So with Mobile Web OSP now (roughly) one year old I figured it'd be a good time to review the project. For those who are new to this blog, Mobile Web OSP is a PHP-based framework that I maintain. It is designed to make it easier for universities and colleges to deliver mobile portals. It has been open sourced under the MIT license. The code for my project is a fork of v0.9 of MIT's original MIT Mobile Web product. I covered why I created the fork in an earlier post. I've also have a "year in review" post so you can see our mobile traffic and another post showing a good case study for mobile in higher ed.
The project has been a greater success than I could have imagined. Twelve schools (that I know of) have launched mobile portals based on version 1 and version 2 of the project. Developers from Colorado College and Miami University have provided great notes on bugs. Southeast Missouri State University even contributed a module for others to use. The project has 35 people following it on GitHub along with some forks and I've given two webinars on the project for Higher Ed Experts (you can still grab the on-demand version of the webinar). So overall not a bad run for the first year of the project but now it's time to look forward to the upcoming year…
The Next Release: v2.5
I'm actively working on the next release which I'm currently marking as Mobile Web OSP v2.5. I go into more depth on each of these issues further down in the post but this release will have:
- Proper multiple database support including MySQL using MDB2
- "Where am I?" and "What's near me?" features for the Campus Map on advanced WebKit devices
- The weather module up-to-date with v2.x templating
- An easier installation process
If you want to follow along on how this release is going just check out GitHub.
MDB2 & MySQL Support
When I started my fork of the project I didn't have many options when it came to choosing a database and, most importantly, those options didn't include MySQL. In order to keep things simple and to get the project moving as fast as I possibly could I chose to use SQLite. At the time it made a lot of sense. The feedback that I've gotten from other schools since then, though, is that they would prefer to use a more traditional RDBMS a la MySQL or PostgreSQL. A number of schools have even hacked in this support (or fixed my broken implementation depending on your point of view). In order to make the project more attractive to schools I've decided to add in MySQL support by adding support for MDB2. Hopefully this means that the project will not only support MySQL but schools will also be able to use PostgreSQL or MSSQL. If you want to keep track of this effort check out the MDB2 branch of the project. Hopefully it's rolled back into the master branch pretty quickly.
Location, Location, Location
One feature that I'm having to add for our use (and one of the main reasons I'm adding proper MySQL support now) is a way for users to show where they're at on the campus map as well as query what's nearby. Creating a robust campus map module that includes those features as well as easily links to other data (e.g. looking at a dining hall will give you a link to the dining menu) is one of my main near-term goals with the project. I also hope to sync some data from foursquare with the campus map as well.
Ease of Installation
I'm not sure how much of a problem this is for others but as I work on the project this has become a major headache. All the data.copy.inc.php files are great for configuration but a pain to set-up each time. If you check out the master branch of the project you'll notice that there is now a setup.php file in the root. While it still needs some final testing installation in the future should be as simple as running that script and answering a couple of easy questions. That's the hope at least
So what are the other issues out there that I'm thinking about with Mobile Web OSP?
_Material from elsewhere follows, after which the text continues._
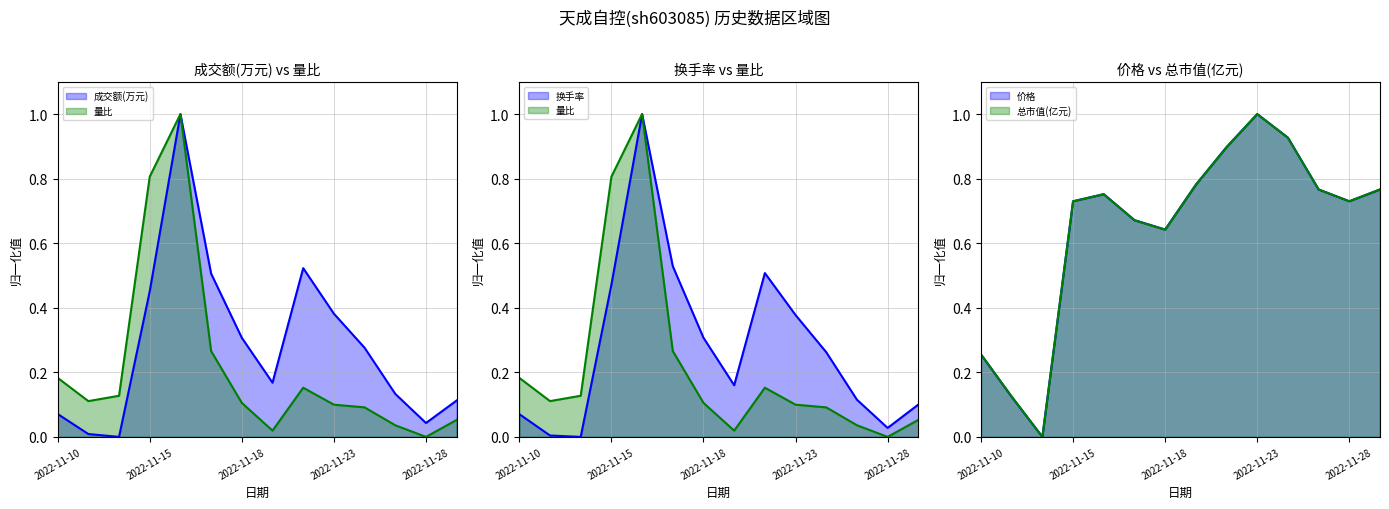

What is the value of the 价格 point at the 9th from the left?

0.9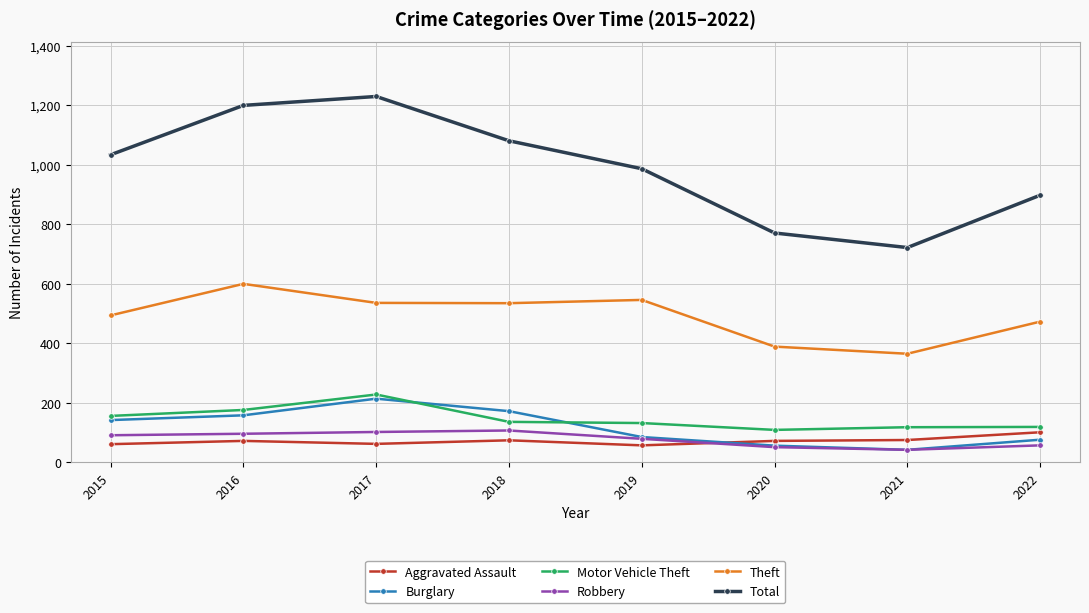

At which category does Motor Vehicle Theft reach its first local peak?

2017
I'm open to collaboration. Serious. If you have suggestions, bug fixes, or new modules please let me know and we'll find a way to work together. Probably the easiest way to collaborate is to fork the project on GitHub, makes your changes and request that your changes be merged back into the parent project.
I really don't want or need this to be a one man show.
Device Detection & Classification
The original MIT mobile framework used WURFL to detect and classify devices. At the time I created my fork it just didn't seem practical to continue to use that method when 1) classification seemed to consist of iOS devices vs everything else and 2) the WURFL code was GPLed and I wanted to release the code under the MIT license. As Android has gained in popularity and BlackBerry has released better/bigger devices it's getting difficult to keep up with properly classifying devices. I also don't have a set of hardware to properly test features. At the moment I'm a little unsure of what solution I'll pursue. In my road map I talk about looking at support for Device Atlas… but really I'm not sure. If folks have feedback on where the project should go in this department please feel free to drop a line in the comments.
One of the big features for version 2 of the project was the addition of jQTouch support for advanced WebKit devices. This is another "it made sense at the time"-features. Unfortunately time has moved on as well as the lead developer for that project. While jQuery Mobile isn't fully baked yet I would expect that Mobile Web OSP will move to it once it goes gold. Why not Sencha Touch? The implementation of Sencha Touch would require another deep guts architectural change and that makes me queasy. jQuery Mobile is implemented in much the same way as jQTouch so hopefully it won't be such a big change (fingers crossed & knock on wood).
I'm sure I've left a lot of questions regarding the state of the project unanswered. This post was based on the pressing issues that I've been working to address as well as the few questions I received based on an earlier post. If you have any other questions please submit a comment so I can answer. Maybe others have the same question.